- **Goal of the exercise**
Among the lines below, how many have the word "Method"? The reply is that number alone.

*** Available records ***

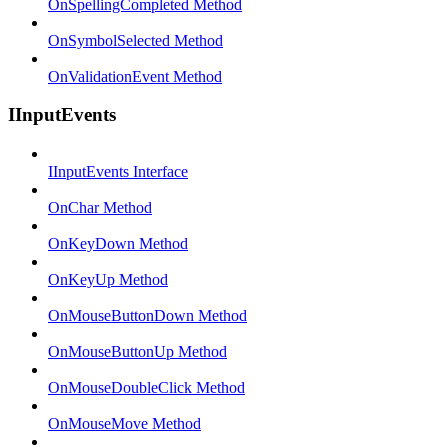
OnSpellingCompleted Method
OnSymbolSelected Method
OnValidationEvent Method
IInputEvents
IInputEvents Interface
OnChar Method
OnKeyDown Method
OnKeyUp Method
OnMouseButtonDown Method
OnMouseButtonUp Method
OnMouseDoubleClick Method
OnMouseMove Method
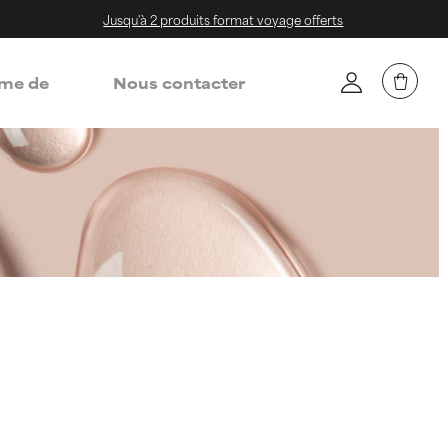
Jusqu'à 2 produits format voyage offerts
me de
Nous contacter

*** End of Available records ***

- **Task answer**
10